Sinisa Mihajlovic ha concesso un’intervista ai microfoni di Milan Channel prima della consueta conferenza stampa della vigilia. I rossoneri affrontano il Napoli al San Paolo nel posticipo di lunedì e il tecnico del Milan ha fatto il punto della situazione, soprattutto sulle condizioni di Romagnoli, fermato dalla febbre in settimana “Lo portiamo con noi, poi vedremo se servirà metterlo in campo. Abbiamo Alex e Zapata, poi c’è anche Simic. La febbre lo ha provato fisicamente, anche perchè lui ha il fisico un po’ di un lanciatore di coriandoli (ride, ndr)”.
Il tecnico del Milan ha parlato di Balotelli, spiegando: “Tutte le cose su di lui sono amplificate, talvolta è stato messo in mezzo anche se non centrava nulla. Io credo che queste cose debbano dargli la rabbia giusta per cambiare le cose. – riporta tuttomercatoweb.com – Lui deve cambiare l’atteggiamento, indipendemente da quanto gioca deve dare sempre il massimo. Non importa quanto giochi, uno può essere determinante anche se giochi pochi minuti. Io i giocatori li valuto in settimana e anche quando giocano pochi minuti”.

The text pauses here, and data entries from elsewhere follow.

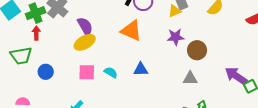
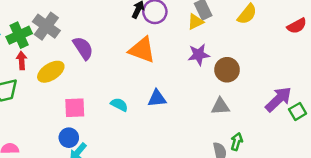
yellow ellipse: (85, 42) -> (51, 72), moved
blue circle: (46, 72) -> (69, 138), moved
pink square: (87, 72) -> (75, 108), moved
purple arrow: (236, 76) -> (278, 99), turned 105

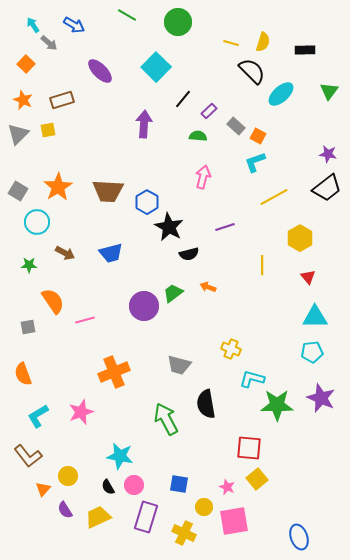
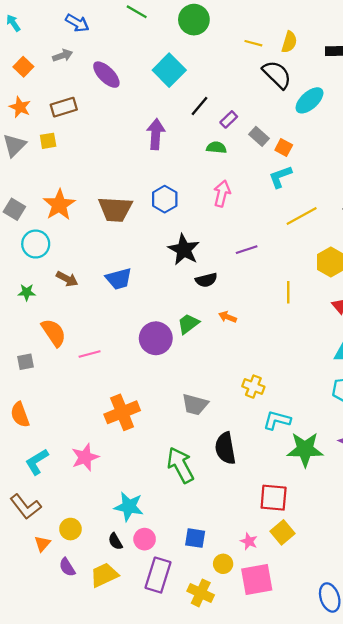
cyan arrow: (33, 25) -> (13, 23), moved
gray arrow: (49, 43) -> (63, 56), moved, turned -60
blue hexagon: (147, 202) -> (165, 199), moved

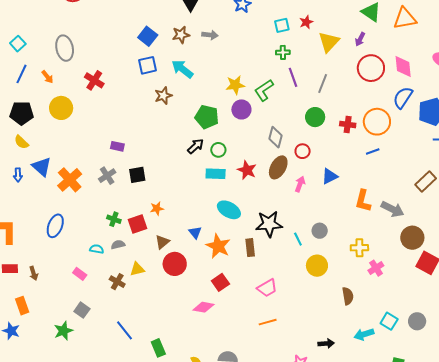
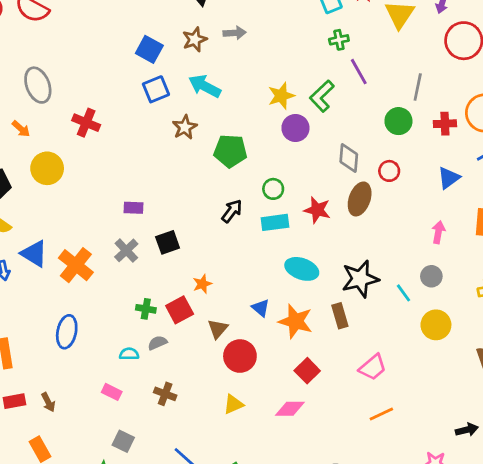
gray line: (323, 84) -> (418, 87), moved
green pentagon: (207, 117) -> (230, 151), moved
black arrow: (196, 146) -> (232, 211), moved
blue triangle: (330, 176) -> (449, 178), moved
pink arrow: (300, 184) -> (438, 232), moved
yellow triangle: (137, 269) -> (233, 404), moved

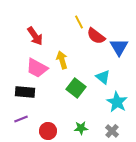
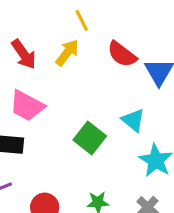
yellow line: (79, 22) -> (82, 20), moved
yellow arrow: (62, 60) -> (67, 53), moved, turned 54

Poi, sul caso Totti alla Roma:“Non è stato convocato? Magari non stava bene (sorride, ndr). Io ho grande rispetto per Spalletti e Totti, non so cosa è successo. A Roma quando tocchi Totti è un casino. Magari serviva più chiarezza da entrambi le parti fin dall’inizio, mi dispiace per Francesco, ma credo che anche Spalletti abbia le sue ragioni. E’ difficile capire quando bisogna smettere, io ho giocato fino a 37 anni. Io credo che un giocatore debba smettere quando è all’apice della carriera, questo non vale solo per Totti ma in generale. I calciatori fanno il lavoro più bello del mondo, magari quando smetti ti mancano anche le cose che ti davano fastidio”.
Sul Napoli, prossimo avversario in campionato:”Ha perso due partite, ma contro la Juve poteva anche pareggiare e pure contro il Villareal. Saranno arrabbiati, giocano in casa, quindi non credo che le ultime due sconfitte per 1-0 possono cambiare i giudizi sul Napoli. Sarà difficile per noi, ma anche per loro. Queste sono partite più facili da preparare rispetto ad altre, mi piacerebbe giocare una partita come questa, marcare Higuain sarebbe un bel duello”.